Kinross Gold (NYSE:KGC) published results for the third quarter of the year, and they are not looking too shabby. In this article we will give a quick overview of operational and financial results and will summarize what is in store for the rest of the year. We will also take a look at the balance sheet and cash flow situation of this Canadian gold miner.
Production year-to-date has added up to 1.98M ounces of gold, almost 92,000 ounces ahead of last year's tally. Strong production in the first nine months has prompted Kinross Gold to increase production guidance to 2.6M - 2.65M from 2.4M - 2.6M.
All-In Sustaining Costs, or AISC, compute to $1,045/oz for the nine months in this year so far, down from $1,124 in 2012. Cost guidance is maintained but Kinross expects to achieve costs at the lower end of the guided range of AISC of $1,100 - $1,200. We would not be surprised if the lower end can be beaten until the end of the year.
Despite the undeniable improvements in cost control Kinross is still trailing other large miners in production costs. AISC for Kinross in the third quarter were recorded as $1,069/oz which is a notch above Barrick Gold ($916/oz), Goldcorp ($992/oz) or Newmont ($993/oz).

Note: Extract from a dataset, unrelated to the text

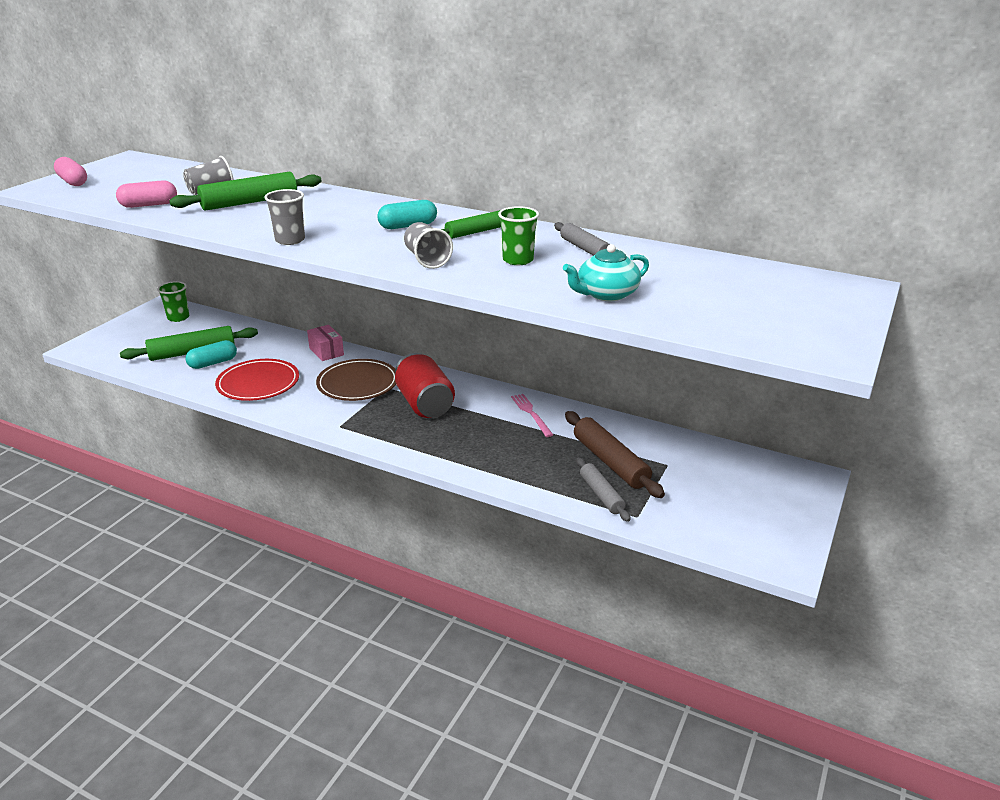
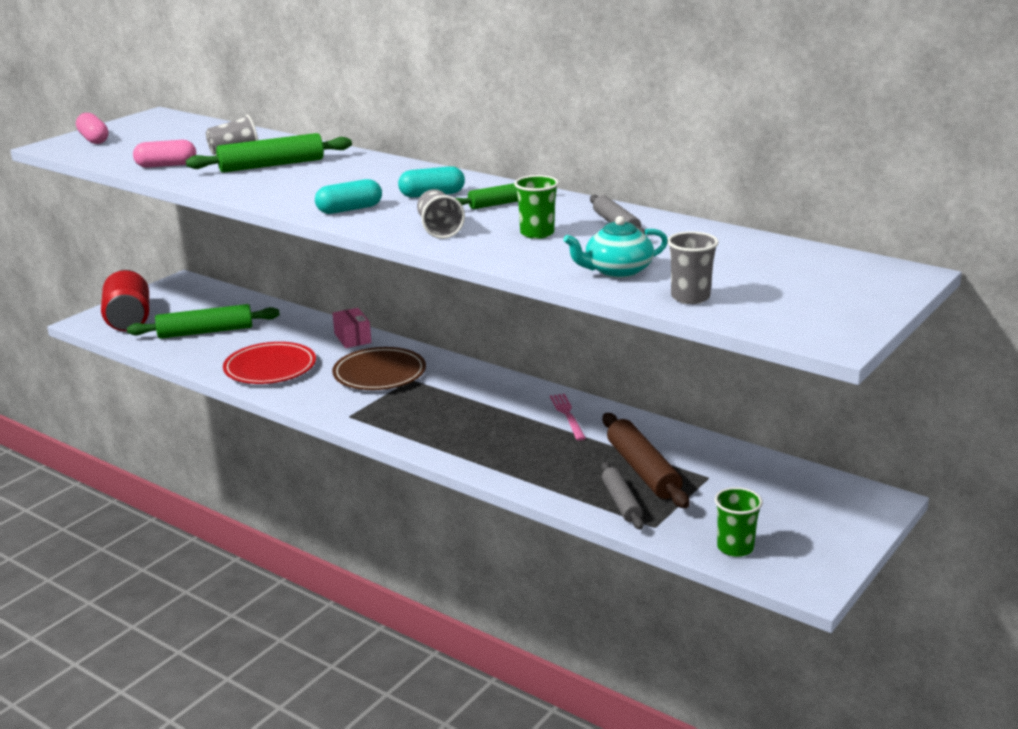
camera: 10 degrees right, 5 degrees down
(178, 317) = (197, 295): green cup -> green cup (735, 548)
(213, 363) = (225, 344): turquoise capsule -> turquoise capsule (349, 209)
(290, 240) = (302, 205): grey cup -> grey cup (690, 297)
(425, 404) = (449, 399): red can -> red can (129, 320)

Most mines performed very well in the past quarter. Most importantly commercial production was announced at Dvoinoye in Russia. Ore from this new mine will be processed at the nearby Kupol mine.
Tasiast in Mauritania encountered some problems due to unusually strong rain storms and a brief strike. Maricunga in Chile reported very high costs (AISC of $1,368/oz for 38,126 ounces) due to performance issues with the ADR plant and the leaching characteristics of the ore. Mining ceased at La Coipa and the mine was handed back to the projects team to hopefully find additional mineable ore.
Revenue for the quarter decreased by -21% year-on-year to $876.3M despite the strong production. This drop is due to 29,000 ounces of gold sold after the end of the quarter on the one hand and a much decreased realized gold price of $1,331/oz on the other (down from $1,641/oz in Q3/2012).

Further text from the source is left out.